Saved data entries
########
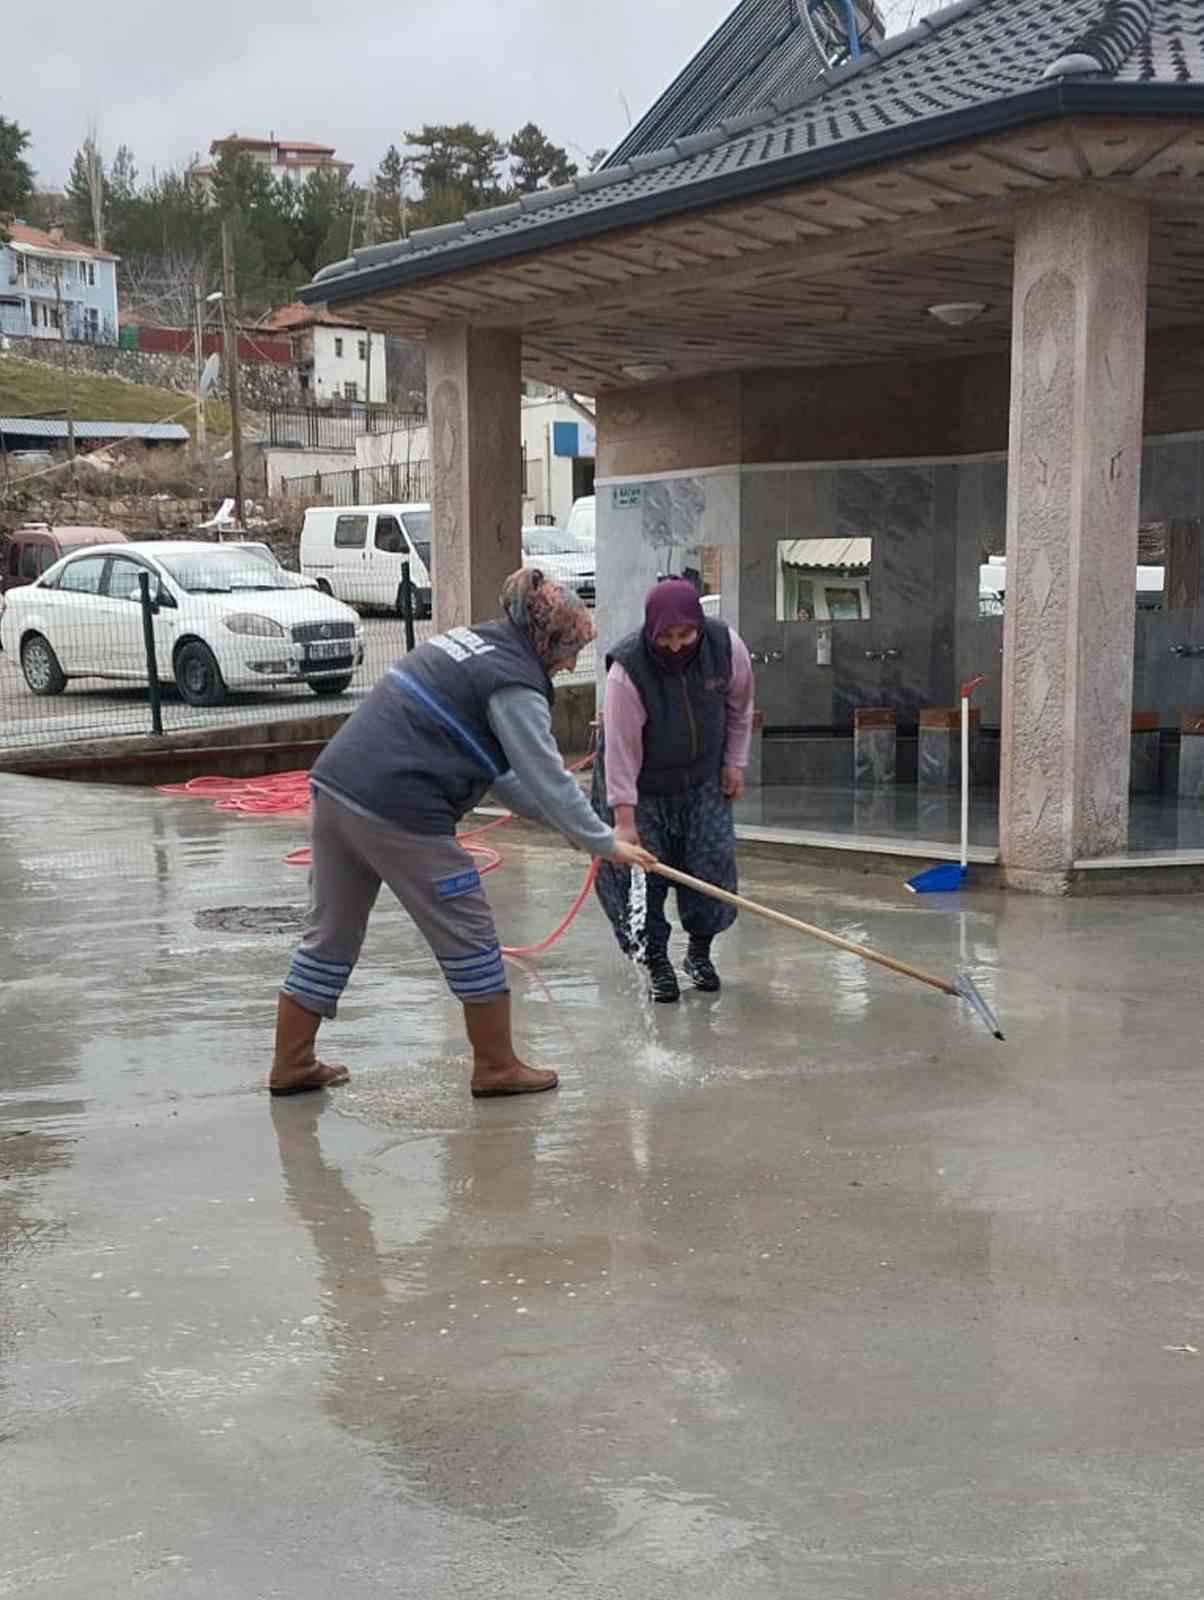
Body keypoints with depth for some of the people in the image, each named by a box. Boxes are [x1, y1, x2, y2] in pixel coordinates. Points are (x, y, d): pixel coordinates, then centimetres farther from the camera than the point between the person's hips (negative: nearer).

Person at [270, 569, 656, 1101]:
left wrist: (559, 820, 25)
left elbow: (499, 769, 25)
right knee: (468, 935, 5)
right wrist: (605, 842, 4)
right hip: (398, 812, -9)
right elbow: (547, 778, -7)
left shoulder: (466, 640, 21)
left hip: (335, 786, 9)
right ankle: (497, 1067, 16)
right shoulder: (514, 684, -8)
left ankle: (291, 1065, 26)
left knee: (332, 932, 18)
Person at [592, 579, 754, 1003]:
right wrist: (624, 821, -32)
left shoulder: (726, 646, -19)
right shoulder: (627, 669, -31)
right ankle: (656, 963, 11)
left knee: (713, 864, 0)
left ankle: (700, 951, 22)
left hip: (703, 780, 3)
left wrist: (734, 763, 3)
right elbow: (620, 748, -30)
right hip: (643, 786, -3)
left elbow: (739, 707, 1)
########
TASK TO COMPLETE: Extract each line from the records that contains the string "ankle".

YOUR SOLUTION:
right ankle: (497, 1067, 16)
left ankle: (291, 1065, 26)
right ankle: (656, 963, 11)
left ankle: (700, 951, 22)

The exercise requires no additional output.